The Asian strain of Zika hit French Polynesia in 2013 and researchers have gone back to retrospectively diagnose 17 cases of babies born with microcephaly in a total population of 275,000 people – but researchers hotly debate how useful that information is for indicating the likelihood of co-factors, since it's retrospective and based on modelling. In addition, while Zika was not known to be related to fetal development problems at the time, abortion is legal in French Polynesia and women who were told their babies had brain defects could have terminated their pregnancies.

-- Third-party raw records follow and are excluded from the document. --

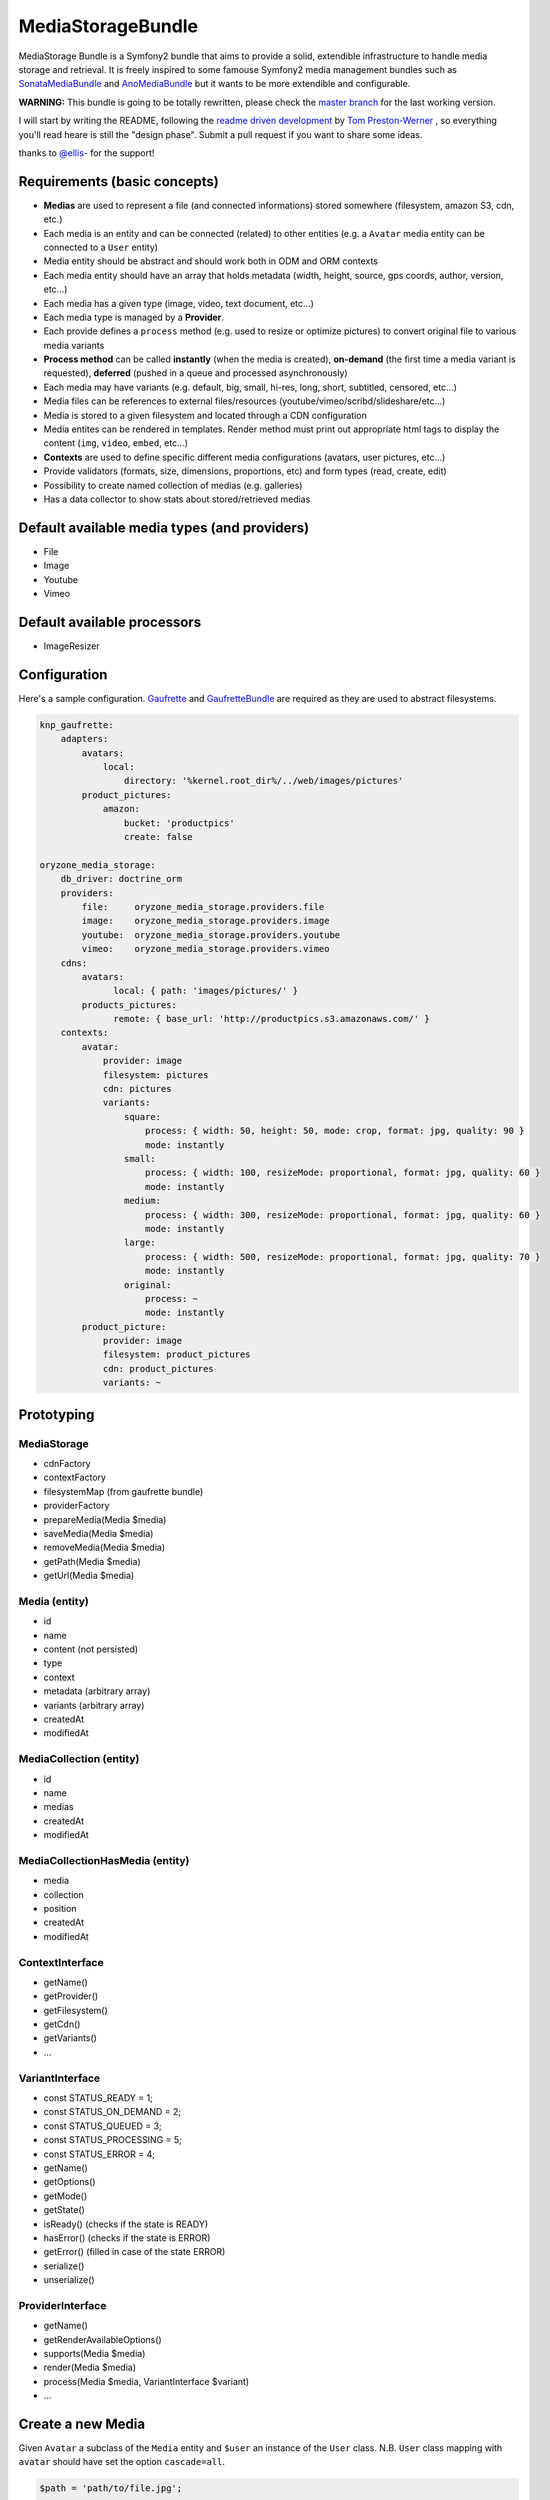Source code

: ------------------
MediaStorageBundle
------------------

MediaStorage Bundle is a Symfony2 bundle that aims to provide a solid, extendible infrastructure to handle media storage
and retrieval. It is freely inspired to some famouse Symfony2 media management bundles such as `SonataMediaBundle`_ and
`AnoMediaBundle`_ but it wants to be more extendible and configurable.


**WARNING:** This bundle is going to be totally rewritten, please check the `master branch`_ for the last working version.

I will start by writing the README, following the `readme driven development`_ by `Tom Preston-Werner`_ , so everything you'll read heare is still the "design phase".
Submit a pull request if you want to share some ideas.

thanks to `@ellis-`_ for the support!


Requirements (basic concepts)
=============================

* **Medias** are used to represent a file (and connected informations) stored somewhere (filesystem, amazon S3, cdn, etc.)
* Each media is an entity and can be connected (related) to other entities (e.g. a ``Avatar`` media entity can be connected to a ``User`` entity)
* Media entity should be abstract and should work both in ODM and ORM contexts
* Each media entity should have an array that holds metadata (width, height, source, gps coords, author, version, etc...)
* Each media has a given type (image, video, text document, etc...)
* Each media type is managed by a **Provider**.
* Each provide defines a ``process`` method (e.g. used to resize or optimize pictures) to convert original file to various media variants
* **Process method** can be called **instantly** (when the media is created), **on-demand** (the first time a media variant is requested), **deferred** (pushed in a queue and processed asynchronously)
* Each media may have variants (e.g. default, big, small, hi-res, long, short, subtitled, censored, etc...)
* Media files can be references to external files/resources (youtube/vimeo/scribd/slideshare/etc...)
* Media is stored to a given filesystem and located through a CDN configuration
* Media entites can be rendered in templates. Render method must print out appropriate html tags to display the content (``img``, ``video``, ``embed``, etc...)
* **Contexts** are used to define specific different media configurations (avatars, user pictures, etc...)
* Provide validators (formats, size, dimensions, proportions, etc) and form types (read, create, edit)
* Possibility to create named collection of medias (e.g. galleries)
* Has a data collector to show stats about stored/retrieved medias

Default available media types (and providers)
=============================================

* File
* Image
* Youtube
* Vimeo

Default available processors
============================

* ImageResizer

Configuration
=============

Here's a sample configuration. `Gaufrette`_ and `GaufretteBundle`_ are required as they are used to abstract filesystems.

.. code-block:: yaml

  knp_gaufrette:
      adapters:
          avatars:
              local:
                  directory: '%kernel.root_dir%/../web/images/pictures'
          product_pictures:
              amazon:
                  bucket: 'productpics'
                  create: false

  oryzone_media_storage:
      db_driver: doctrine_orm
      providers:
          file:     oryzone_media_storage.providers.file
          image:    oryzone_media_storage.providers.image
          youtube:  oryzone_media_storage.providers.youtube
          vimeo:    oryzone_media_storage.providers.vimeo
      cdns:
          avatars:
                local: { path: 'images/pictures/' }
          products_pictures:
                remote: { base_url: 'http://productpics.s3.amazonaws.com/' }
      contexts:
          avatar:
              provider: image
              filesystem: pictures
              cdn: pictures
              variants:
                  square:
                      process: { width: 50, height: 50, mode: crop, format: jpg, quality: 90 }
                      mode: instantly
                  small:
                      process: { width: 100, resizeMode: proportional, format: jpg, quality: 60 }
                      mode: instantly
                  medium:
                      process: { width: 300, resizeMode: proportional, format: jpg, quality: 60 }
                      mode: instantly
                  large:
                      process: { width: 500, resizeMode: proportional, format: jpg, quality: 70 }
                      mode: instantly
                  original:
                      process: ~
                      mode: instantly
          product_picture:
              provider: image
              filesystem: product_pictures
              cdn: product_pictures
              variants: ~


Prototyping
=================

MediaStorage
------------

* cdnFactory
* contextFactory
* filesystemMap (from gaufrette bundle)
* providerFactory
* prepareMedia(Media $media)
* saveMedia(Media $media)
* removeMedia(Media $media)
* getPath(Media $media)
* getUrl(Media $media)


Media (entity)
--------------

* id
* name
* content (not persisted)
* type
* context
* metadata (arbitrary array)
* variants (arbitrary array)
* createdAt
* modifiedAt


MediaCollection (entity)
----------------

* id
* name
* medias
* createdAt
* modifiedAt


MediaCollectionHasMedia (entity)
------------------------

* media
* collection
* position
* createdAt
* modifiedAt


ContextInterface
----------------

* getName()
* getProvider()
* getFilesystem()
* getCdn()
* getVariants()
* ...


VariantInterface
----------------
* const STATUS_READY       = 1;
* const STATUS_ON_DEMAND   = 2;
* const STATUS_QUEUED      = 3;
* const STATUS_PROCESSING  = 5;
* const STATUS_ERROR       = 4;
* getName()
* getOptions()
* getMode()
* getState()
* isReady() (checks if the state is READY)
* hasError() (checks if the state is ERROR)
* getError() (filled in case of the state ERROR)
* serialize()
* unserialize()

ProviderInterface
--------

* getName()
* getRenderAvailableOptions()
* supports(Media $media)
* render(Media $media)
* process(Media $media, VariantInterface $variant)
* ...



Create a new Media
==================

Given ``Avatar`` a subclass of the ``Media`` entity and ``$user`` an instance of the ``User`` class.
N.B. ``User`` class mapping with ``avatar`` should have set the option ``cascade=all``.

.. code-block:: php

  $path = 'path/to/file.jpg';

  $avatar = new Avatar();
  $avatar->setName('Super Mario\'s profile picture');
  $avatar->setContent($path);

  $user->setAvatar( $avatar );

  $em = $this->getDoctrine()->getEntityManager();
  $em->persist($user);
  $em->flush();

Get a Media
===========

TODO!


Delete a Media
==============

TODO!



.. _SonataMediaBundle: https://github.com/sonata-project/SonataMediaBundle

.. _AnoMediaBundle: https://github.com/benjamindulau/AnoMediaBundle

.. _master branch: https://github.com/Oryzone/OryzoneMediaStorageBundle

.. _readme driven development: http://tom.preston-werner.com/2010/08/23/readme-driven-development.html

.. _Tom Preston-Werner: https://github.com/mojombo

.. _@ellis-: https://github.com/ellis-

.. _Gaufrette: https://github.com/KnpLabs/Gaufrette

.. _GaufretteBundle: https://github.com/KnpLabs/KnpGaufretteBundle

Brazil has 1,749 cases of confirmed congenital Zika syndrome so far, with 106 stillbirths and deaths. Dr. Marinho said it will be months before the ministry has solid data to confirm that the cases are clustered and there are co-factors involved, let alone what they are, and meanwhile congenital Zika remains a real threat: Paraiba is now seeing a second wave of cases. "But this could be good news, for other areas of Brazil, and other countries," she said.
Editor's note: An earlier version of this story incorrectly referred to Eduardo Marques, a professor of infectious disease and microbiologist. In fact, his name is Ernesto Marques. This is a corrected version.